Exercise directions:
Decide whether each statement below agrees with the NEA convention article, answering yes or no and quoting the article's deciding words exactly.
1. The NEA convention ran for four days.
2. NEA's proposed Policy Statement on Teacher Evaluation and Accountability calls for keeping current teacher evaluation systems unchanged.
3. Through the Priority Schools Campaign, NEA works with parents, school administrators and the community.
Passage below:
NEA president urges educators to stand strong for students
Van Roekel keynote kicks off four-day NEA convention
CHICAGO - July 02, 2011 -
The president of the National Education Association (NEA) urged educators to stand strong and speak up for students, the teaching profession, and the future of the nation.
Disheartened with badly designed evaluation systems, Dennis Van Roekel called on teachers to take responsibility for their profession. NEA’s proposed Policy Statement on Teacher Evaluation and Accountability calls for an overhaul of teacher evaluation and accountability systems. It also calls for NEA members to take responsibility for ensuring the development, implementation and enforcement of these high quality systems.
“The voice of teachers and educators must not be silenced and marginalized by people who don’t have a clue what teaching is—folks who couldn’t survive a day in your shoes,” Van Roekel said.
Van Roekel issued a vigorous call to speak up for students crammed into classrooms and who struggle with the challenges of poverty. He highlighted NEA's Priority Schools Campaign and how NEA is using the effort to collaborate with parents, school administrators and the community to fulfill the promise of public education. "We are empowering our members to build communities of support around those students who need it most."
End of Passage.
Extracted material below:
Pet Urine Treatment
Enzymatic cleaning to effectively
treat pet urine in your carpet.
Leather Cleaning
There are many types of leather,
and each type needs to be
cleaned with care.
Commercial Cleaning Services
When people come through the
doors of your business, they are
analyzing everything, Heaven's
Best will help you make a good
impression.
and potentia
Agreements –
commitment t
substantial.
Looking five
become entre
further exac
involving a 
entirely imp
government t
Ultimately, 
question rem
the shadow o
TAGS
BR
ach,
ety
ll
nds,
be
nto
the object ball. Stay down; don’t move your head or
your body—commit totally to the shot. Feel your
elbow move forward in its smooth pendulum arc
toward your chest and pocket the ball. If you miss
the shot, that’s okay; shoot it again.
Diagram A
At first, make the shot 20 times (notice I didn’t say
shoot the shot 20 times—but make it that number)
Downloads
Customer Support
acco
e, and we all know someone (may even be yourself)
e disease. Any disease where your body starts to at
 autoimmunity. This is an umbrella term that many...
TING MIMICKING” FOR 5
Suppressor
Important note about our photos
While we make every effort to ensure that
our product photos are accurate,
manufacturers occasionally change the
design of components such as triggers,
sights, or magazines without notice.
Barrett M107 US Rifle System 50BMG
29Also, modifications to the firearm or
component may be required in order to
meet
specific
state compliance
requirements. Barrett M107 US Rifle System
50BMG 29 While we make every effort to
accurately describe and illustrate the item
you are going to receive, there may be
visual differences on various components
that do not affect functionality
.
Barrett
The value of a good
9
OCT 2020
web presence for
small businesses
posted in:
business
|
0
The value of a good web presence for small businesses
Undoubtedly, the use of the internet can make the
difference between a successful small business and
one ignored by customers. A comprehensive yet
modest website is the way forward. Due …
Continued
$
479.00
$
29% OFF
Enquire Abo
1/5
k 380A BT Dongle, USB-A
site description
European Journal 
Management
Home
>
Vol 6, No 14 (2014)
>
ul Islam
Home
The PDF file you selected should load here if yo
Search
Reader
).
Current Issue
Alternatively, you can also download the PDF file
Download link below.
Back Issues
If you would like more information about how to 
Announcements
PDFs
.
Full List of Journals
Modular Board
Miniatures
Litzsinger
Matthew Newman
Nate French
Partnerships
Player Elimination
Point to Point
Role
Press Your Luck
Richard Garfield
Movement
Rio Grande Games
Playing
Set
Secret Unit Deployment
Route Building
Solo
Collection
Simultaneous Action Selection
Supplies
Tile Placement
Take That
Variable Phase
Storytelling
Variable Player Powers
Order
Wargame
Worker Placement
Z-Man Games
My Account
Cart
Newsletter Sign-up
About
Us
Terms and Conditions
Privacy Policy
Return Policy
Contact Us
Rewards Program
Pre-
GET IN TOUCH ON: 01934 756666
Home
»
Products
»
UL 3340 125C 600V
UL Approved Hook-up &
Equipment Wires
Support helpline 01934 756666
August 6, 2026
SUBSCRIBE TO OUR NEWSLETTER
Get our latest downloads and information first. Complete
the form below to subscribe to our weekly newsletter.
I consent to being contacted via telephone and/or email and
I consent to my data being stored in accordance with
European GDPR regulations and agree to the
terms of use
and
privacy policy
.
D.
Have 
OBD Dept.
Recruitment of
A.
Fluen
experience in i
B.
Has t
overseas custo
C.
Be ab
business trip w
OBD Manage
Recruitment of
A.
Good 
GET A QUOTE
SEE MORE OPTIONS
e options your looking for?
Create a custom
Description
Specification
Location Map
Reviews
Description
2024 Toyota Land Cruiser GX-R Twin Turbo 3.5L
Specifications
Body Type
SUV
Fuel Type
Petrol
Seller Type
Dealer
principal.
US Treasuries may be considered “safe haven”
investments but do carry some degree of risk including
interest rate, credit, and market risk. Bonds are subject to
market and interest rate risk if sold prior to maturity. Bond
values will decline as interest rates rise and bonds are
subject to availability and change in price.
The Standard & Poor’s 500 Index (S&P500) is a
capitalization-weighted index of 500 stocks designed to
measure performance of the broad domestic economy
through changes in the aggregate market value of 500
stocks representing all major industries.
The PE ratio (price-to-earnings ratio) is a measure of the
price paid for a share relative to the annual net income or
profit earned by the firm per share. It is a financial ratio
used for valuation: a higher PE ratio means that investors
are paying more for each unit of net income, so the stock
End of Extracted material.
Task solution:
1. Yes: "Van Roekel keynote kicks off four-day NEA convention"
2. No: "calls for an overhaul of teacher evaluation and accountability systems"
3. Yes: "to collaborate with parents, school administrators and the community to fulfill the promise of public education"